BACAAN PILIHAN
==============================

Menuju konten utama

Angka Kemiskinan Naik, Tingkat Ketimpangan Masih Stagnan

BPS mencatat jumlah penduduk miskin di Indonesia meningkat sebanyak 6,9 ribu pada Maret 2017 mencapai 27,77 juta orang dari September 2016 sebesar 27,76 juta orang.

Angka Kemiskinan Naik, Tingkat Ketimpangan Masih Stagnan
Warga beraktivitas di pinggir rel kereta api kawasan Tanjung Priok, Jakarta, Jumat (24/3). ANTARA FOTO/Aprillio Akbar.

tirto.id - Badan Pusat Statistik (BPS) mencatat jumlah penduduk miskin di Indonesia pada Maret 2017 mencapai 27,77 juta orang. Adapun besaran angka tersebut meningkat sebanyak 6,9 ribu dari jumlah penduduk miskin yang tercatat pada September 2016, yakni sebesar 27,76 juta orang.

Menurut BPS, jumlah dan persentase penduduk miskin pada periode September 2016-Maret 2017 dipicu oleh kenaikan harga barang kebutuhan pokok sebagai akibat dari kenaikan harga bahan bakar minyak.

==============================

DATA HASIL EKSTRAKSI
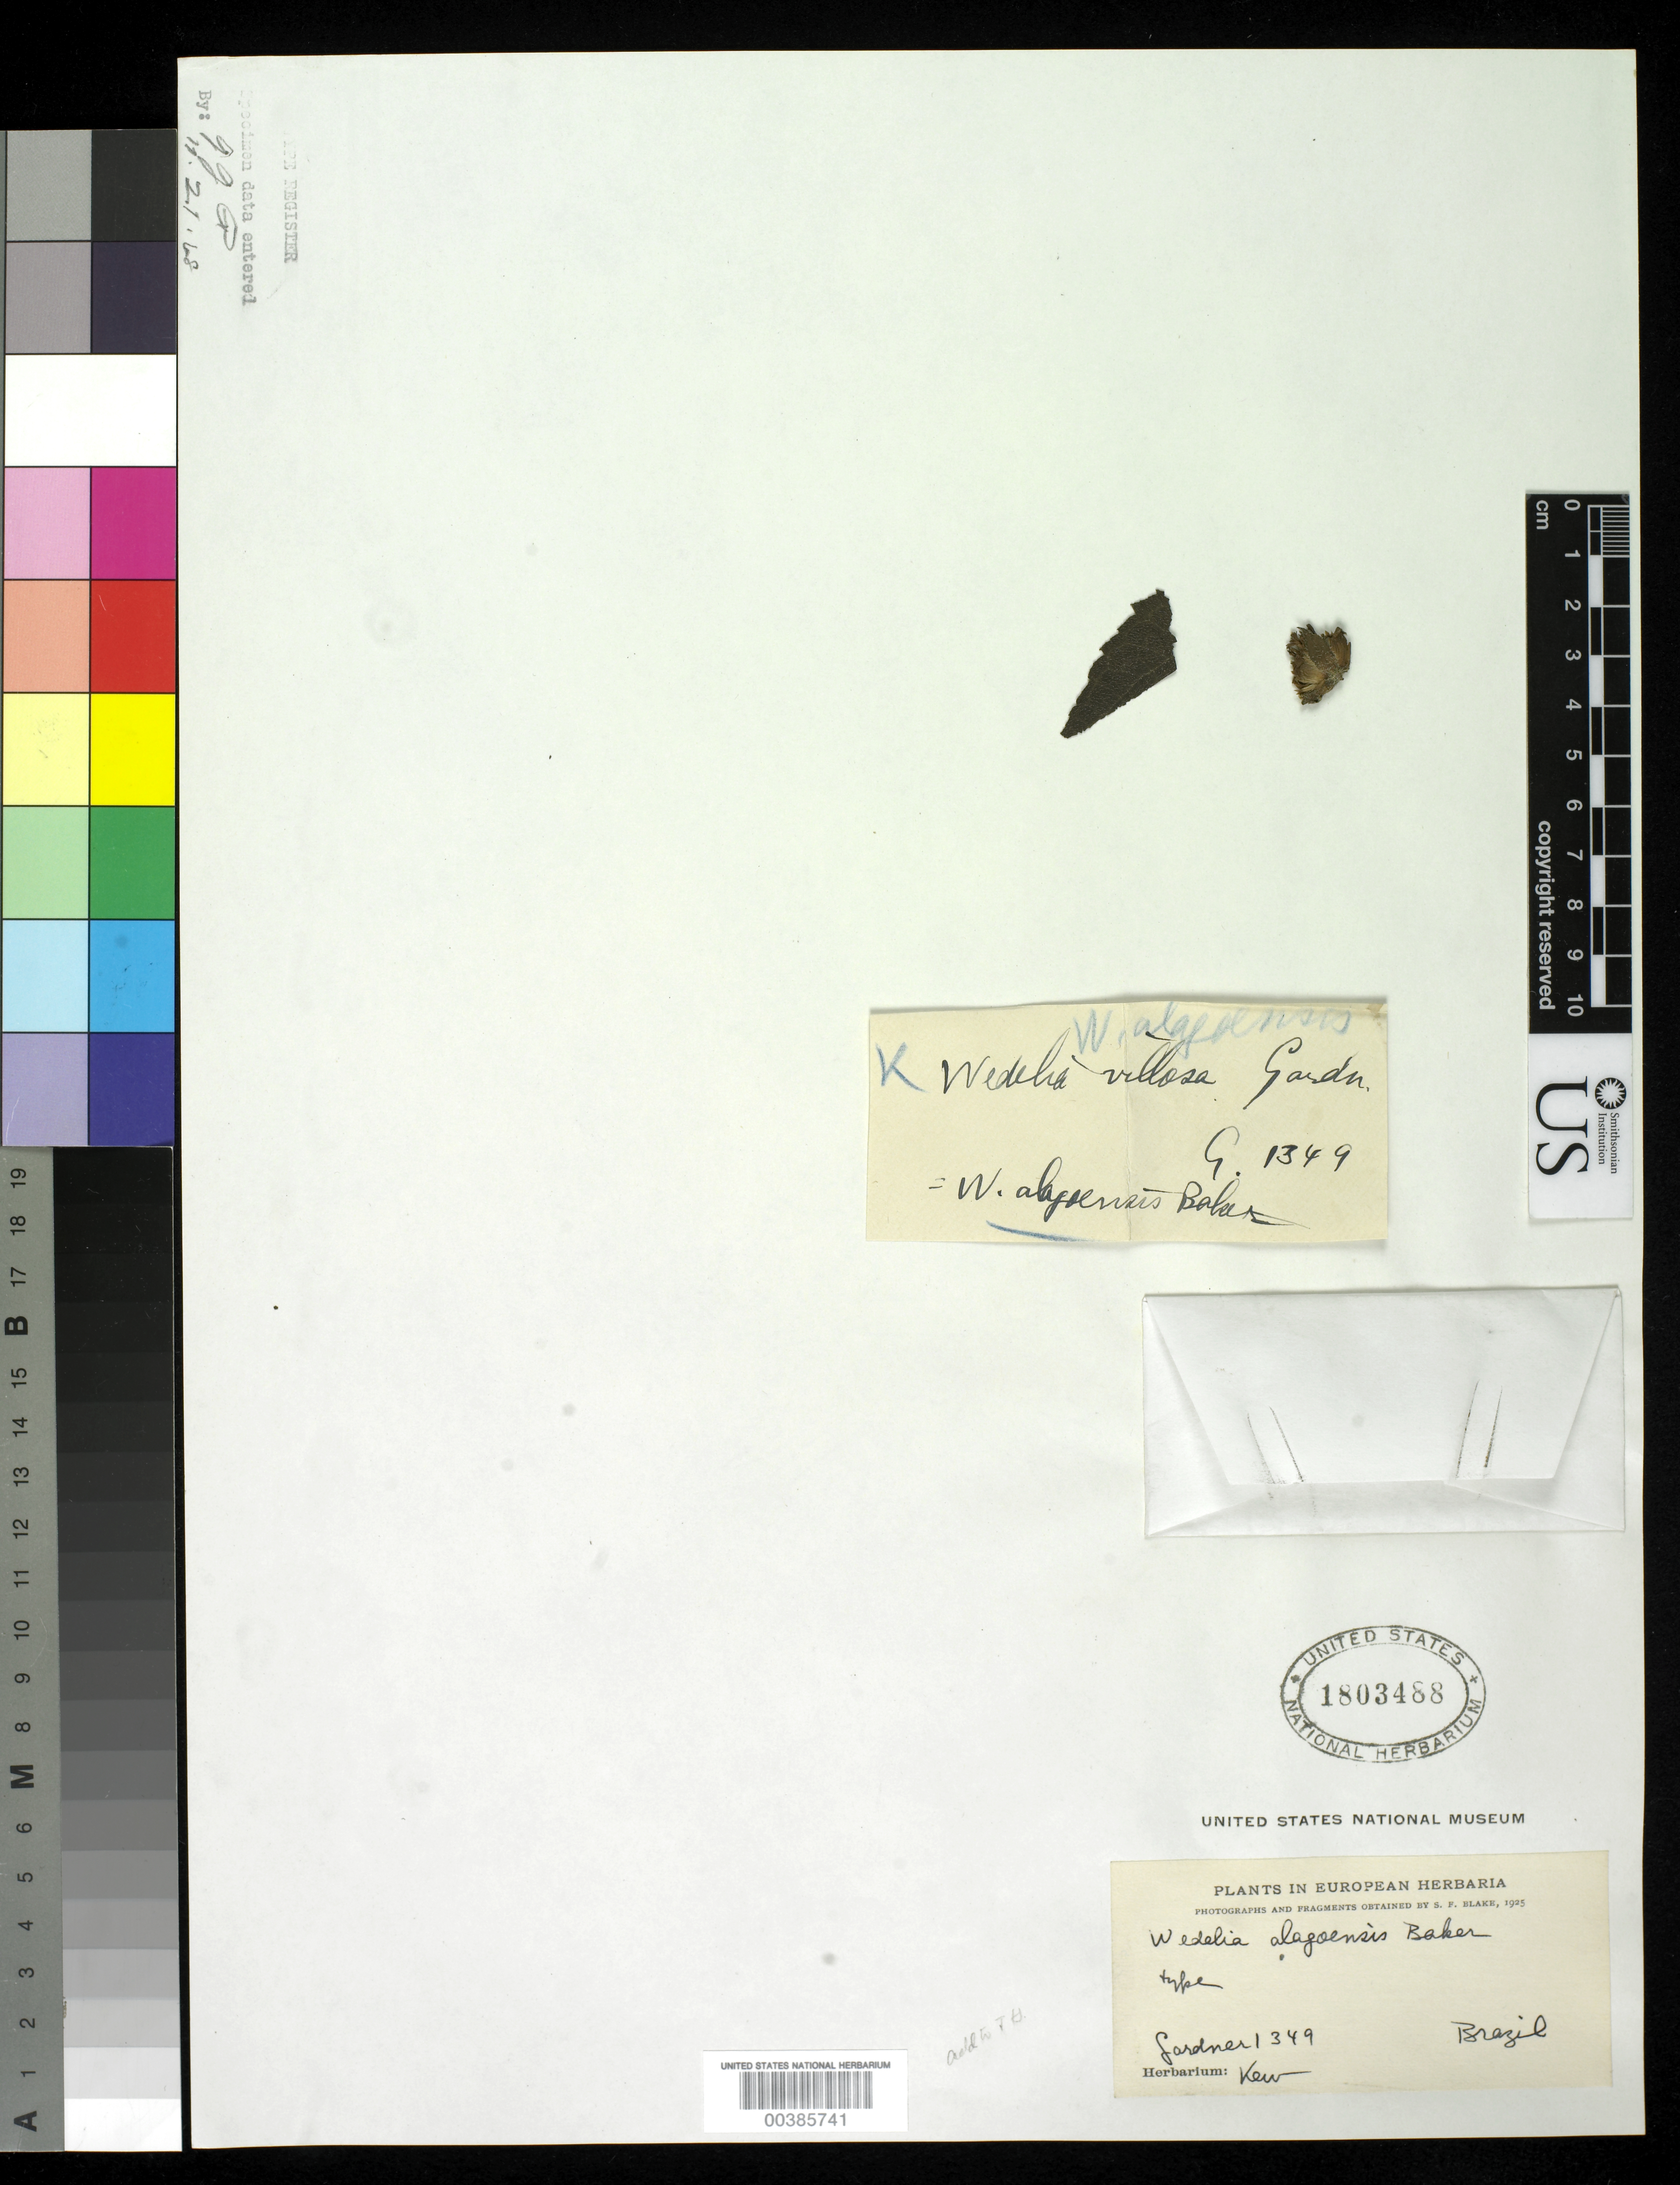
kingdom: Plantae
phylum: Tracheophyta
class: Magnoliopsida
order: Asterales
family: Asteraceae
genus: Wedelia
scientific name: Wedelia alagoensis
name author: Baker in Mart.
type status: Isotype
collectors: G. Gardner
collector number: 1349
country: Brazil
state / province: Alagoas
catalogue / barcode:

==============================

SELESAIKAN SOAL BERIKUT
A – Tuliskan ulang tanpa perubahan seluruh bagian teks tentang kemiskinan, dari "Menuju konten utama" terus sampai "ANTARA FOTO/Aprillio Akbar.".
B – Tentukan apakah setiap pernyataan berikut sesuai dengan teks tentang kemiskinan, lalu jawab ya atau tidak disertai kutipan kata-kata teks yang menentukannya: (i) Pada Maret 2017 jumlah penduduk miskin di Indonesia mencapai 27,77 juta orang. (ii) Jumlah penduduk miskin pada Maret 2017 turun dibandingkan September 2016. (iii) Menurut BPS, harga barang kebutuhan pokok naik akibat kenaikan harga bahan bakar minyak.
Daftar ini merupakan bahan yang terpisah dari teks tentang kemiskinan.

JAWABAN LATIHAN
A –
Menuju konten utama

Angka Kemiskinan Naik, Tingkat Ketimpangan Masih Stagnan

BPS mencatat jumlah penduduk miskin di Indonesia meningkat sebanyak 6,9 ribu pada Maret 2017 mencapai 27,77 juta orang dari September 2016 sebesar 27,76 juta orang.

Angka Kemiskinan Naik, Tingkat Ketimpangan Masih Stagnan
Warga beraktivitas di pinggir rel kereta api kawasan Tanjung Priok, Jakarta, Jumat (24/3). ANTARA FOTO/Aprillio Akbar.

B –
(i) Ya: "jumlah penduduk miskin di Indonesia pada Maret 2017 mencapai 27,77 juta orang".
(ii) Tidak: "meningkat sebanyak 6,9 ribu dari jumlah penduduk miskin yang tercatat pada September 2016".
(iii) Ya: "kenaikan harga barang kebutuhan pokok sebagai akibat dari kenaikan harga bahan bakar minyak".